### Text passage

□ □ □ □

Solar panels on hillside

Annual clean energy investment tops 90% of all energy spending for first time

Note: This is an imagined future story, written as if a projected milestone has occurred. It is based on current trends and evidence, not confirmed events.

For the first time in recorded energy history, clean energy investment has crossed the 90% threshold — meaning more than nine out of every ten dollars spent on new energy infrastructure globally in 2033 C.E. went toward solar, wind, storage, grids, efficiency, and other low-carbon technologies. The milestone, tracked by the International Energy Agency, marks what analysts are calling a structural end to the fossil fuel investment era, not as a policy aspiration but as a financial reality.

Key projections

  • Clean energy investment: Global clean energy spending reached an estimated $3.8 trillion in 2033 C.E., representing more than 90% of all energy investment for the first time on record.

□ □ □ □

### Information provided
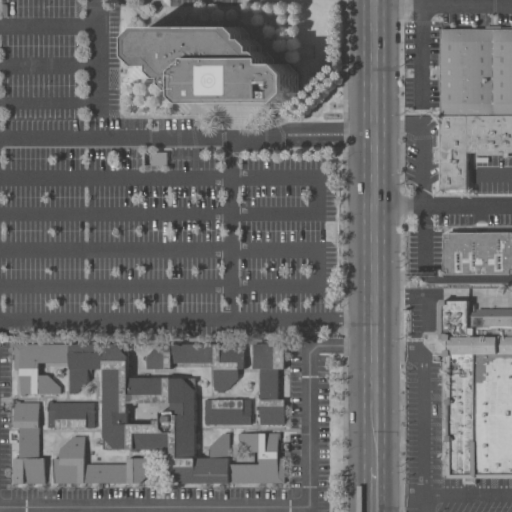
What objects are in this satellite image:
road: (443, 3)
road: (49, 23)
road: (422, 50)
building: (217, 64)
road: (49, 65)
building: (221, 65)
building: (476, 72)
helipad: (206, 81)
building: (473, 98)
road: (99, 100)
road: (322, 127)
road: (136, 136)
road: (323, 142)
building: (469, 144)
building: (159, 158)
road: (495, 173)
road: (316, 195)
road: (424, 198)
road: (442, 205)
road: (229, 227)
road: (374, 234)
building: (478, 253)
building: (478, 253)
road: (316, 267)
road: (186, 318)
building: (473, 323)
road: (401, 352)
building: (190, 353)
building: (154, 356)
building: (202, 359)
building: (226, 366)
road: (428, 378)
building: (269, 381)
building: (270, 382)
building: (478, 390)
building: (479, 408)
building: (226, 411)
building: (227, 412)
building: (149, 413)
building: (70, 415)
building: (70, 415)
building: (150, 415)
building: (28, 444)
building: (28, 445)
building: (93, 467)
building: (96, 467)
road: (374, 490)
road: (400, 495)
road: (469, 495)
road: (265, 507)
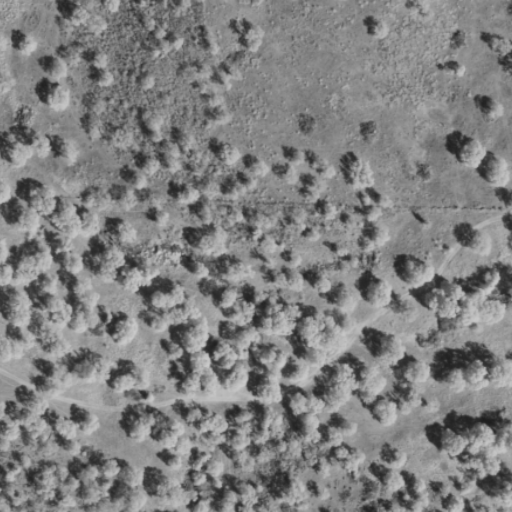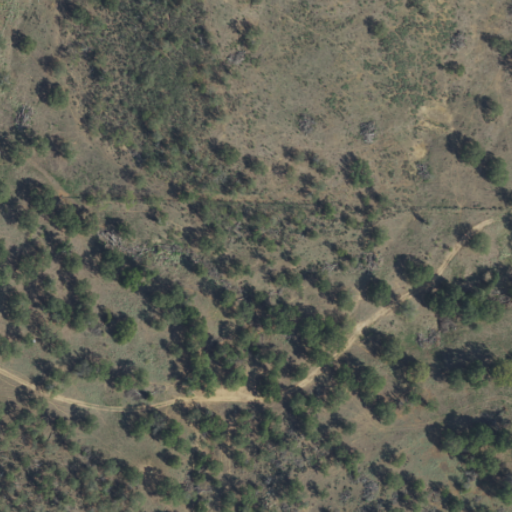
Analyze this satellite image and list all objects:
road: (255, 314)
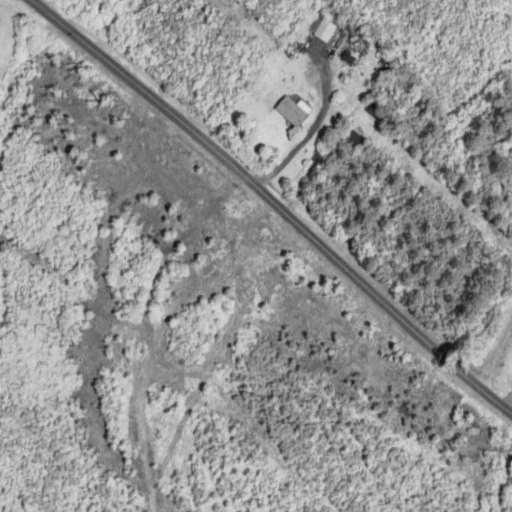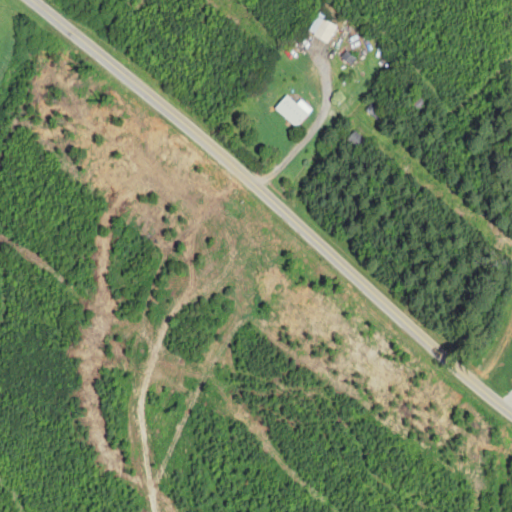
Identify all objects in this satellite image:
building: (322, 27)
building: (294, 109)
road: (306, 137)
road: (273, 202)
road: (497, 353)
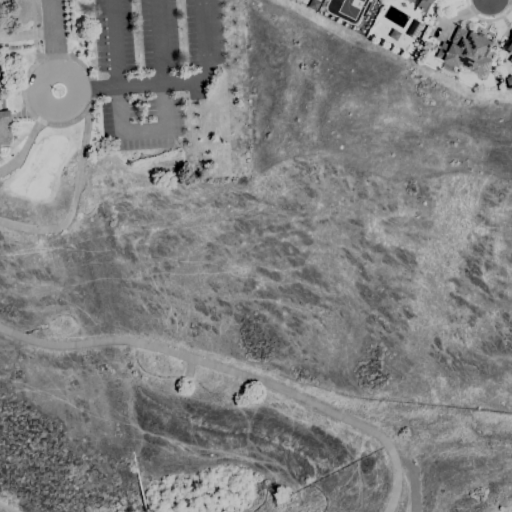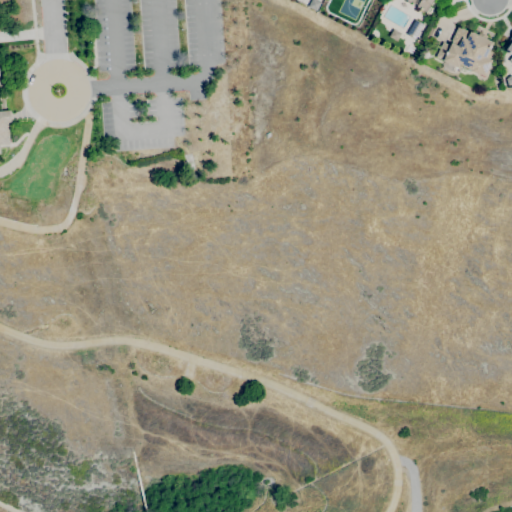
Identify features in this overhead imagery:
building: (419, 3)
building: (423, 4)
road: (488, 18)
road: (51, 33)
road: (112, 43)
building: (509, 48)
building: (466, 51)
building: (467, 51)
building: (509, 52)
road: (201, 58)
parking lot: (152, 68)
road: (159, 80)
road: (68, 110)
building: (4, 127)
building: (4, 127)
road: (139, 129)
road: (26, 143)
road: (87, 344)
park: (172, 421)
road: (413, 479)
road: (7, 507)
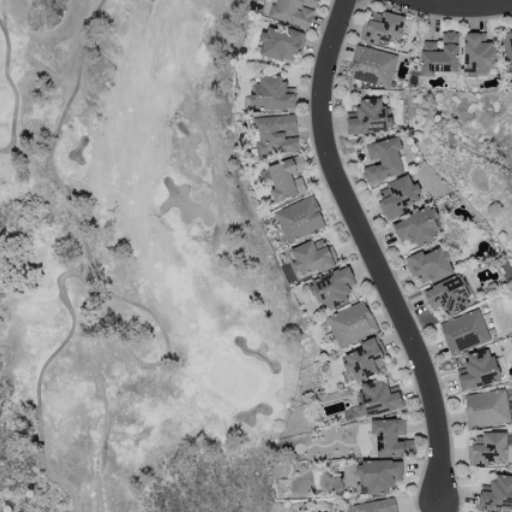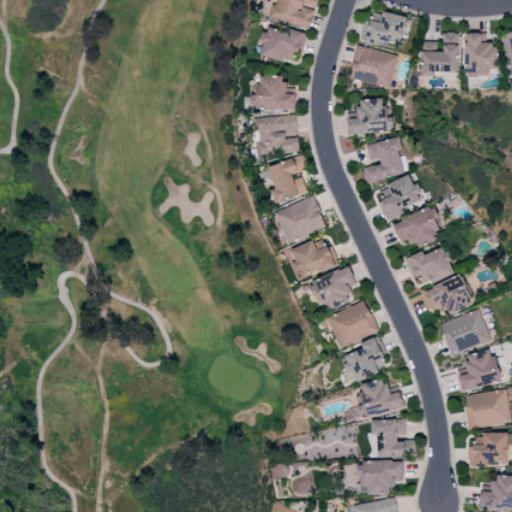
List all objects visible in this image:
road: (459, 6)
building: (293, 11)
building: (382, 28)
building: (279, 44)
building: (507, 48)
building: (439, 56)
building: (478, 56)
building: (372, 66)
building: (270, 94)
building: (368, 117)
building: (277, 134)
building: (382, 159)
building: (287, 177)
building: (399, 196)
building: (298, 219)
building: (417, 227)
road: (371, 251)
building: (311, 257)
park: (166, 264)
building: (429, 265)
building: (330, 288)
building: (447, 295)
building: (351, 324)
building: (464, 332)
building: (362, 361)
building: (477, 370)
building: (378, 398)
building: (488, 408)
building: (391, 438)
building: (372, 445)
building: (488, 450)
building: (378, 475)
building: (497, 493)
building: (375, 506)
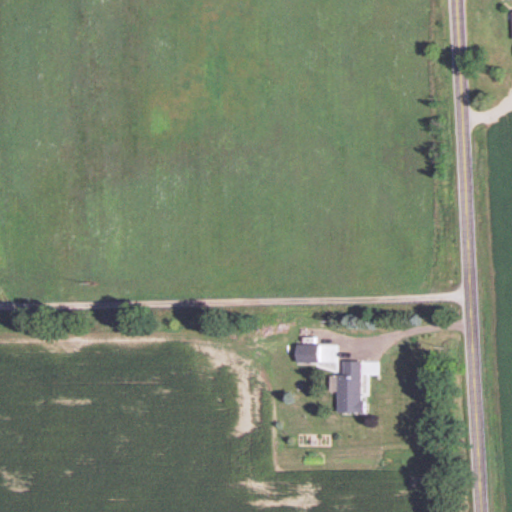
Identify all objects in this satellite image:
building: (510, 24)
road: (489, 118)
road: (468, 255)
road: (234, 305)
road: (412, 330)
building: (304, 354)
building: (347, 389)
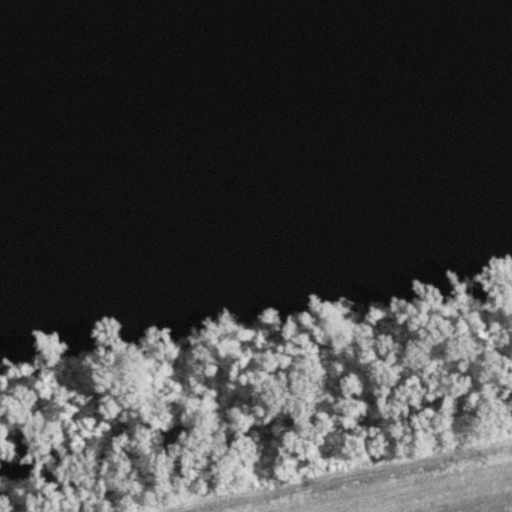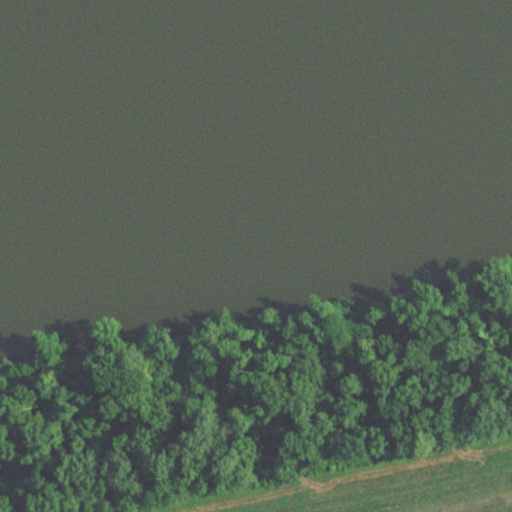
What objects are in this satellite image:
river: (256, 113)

□ □ □ □

### Tasks to carry out
• 1. Answer these questions about the clean energy investment story:
(a) Which organization tracked the milestone?
(b) What amount did global clean energy spending reach in 2033 C.E.?
(c) According to the note, what is the story based on?
• 2. Please reproduce the listing from its start through the line containing "road: (316, 195)", both ends included, and leave out the pictures.
The text and the listing have nothing to do with each other.

### Answers to the tasks
• 1.
(a) The International Energy Agency.
(b) An estimated $3.8 trillion.
(c) Current trends and evidence, not confirmed events.

• 2.
What objects are in this satellite image:
road: (443, 3)
road: (49, 23)
road: (422, 50)
building: (217, 64)
road: (49, 65)
building: (221, 65)
building: (476, 72)
helipad: (206, 81)
building: (473, 98)
road: (99, 100)
road: (322, 127)
road: (136, 136)
road: (323, 142)
building: (469, 144)
building: (159, 158)
road: (495, 173)
road: (316, 195)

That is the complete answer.